I couldn’t get a call back from my supposed hospital case manager, if I even had one. I got dumped from answering machine to answering machine with no return calls. I was told that I “did” and that I “did not” have insurance within five minutes, by two different people trying to put me off. I got the same inverted answers regarding my wife.

My pharmacist couldn’t get through for “prior authorization” for my life-saving medication, and my “benefits office” couldn’t get through to begin to get any answers. I could not get any help from the “practitioners” at Brigham and Women’s Hospital in Boston, who had assured me they had gotten “prior approval” for a $24,000 cardiac catheterization.

The procedure involved five or six people’s time for less than two hours, a few hundred dollars of medical supplies and a huge machine that took X-ray pictures of my heart. It was certainly worth a few thousand dollars, but I then got a full bill with a threatening invoice, obviously derived from the chargemaster.

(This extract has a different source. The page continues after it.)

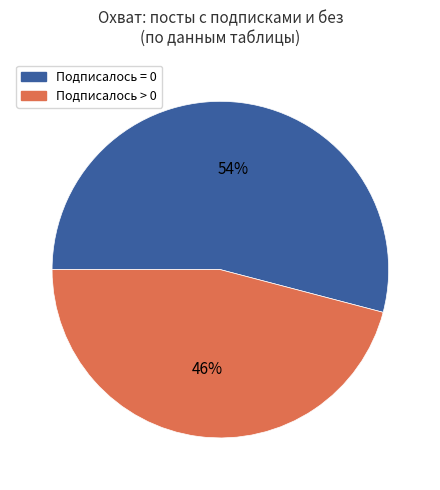

To the nearest percent, what is the average slice percentage?

50%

I suspect that few reading this know what a “chargemaster” is. It is a secret book of fantasy “Medical Charges from Hell” that hospitals invent, official rates that are generally about three times the negotiated rates with insurance companies. It is secreted off campus and can be reviewed only with special permission. It is used to plea-bargain innocent Americans into paying financially lethal charges, while slowly bleeding out their families’ life savings.

No hardworking American, particularly our wounded or mentally disturbed combat veterans, should ever die homeless or without health care denied by “death panels.” I am sure I speak for most of the 100,000-plus patients I have been responsible for, many of them at the worst times of their lives, perhaps even for the majority of owners and executives of insurance companies – and their lawyers.

One thing is absolutely for sure: Americans should not be subject to arbitrary death by disease, death by neglect, death by bureaucracy or death by lawyer.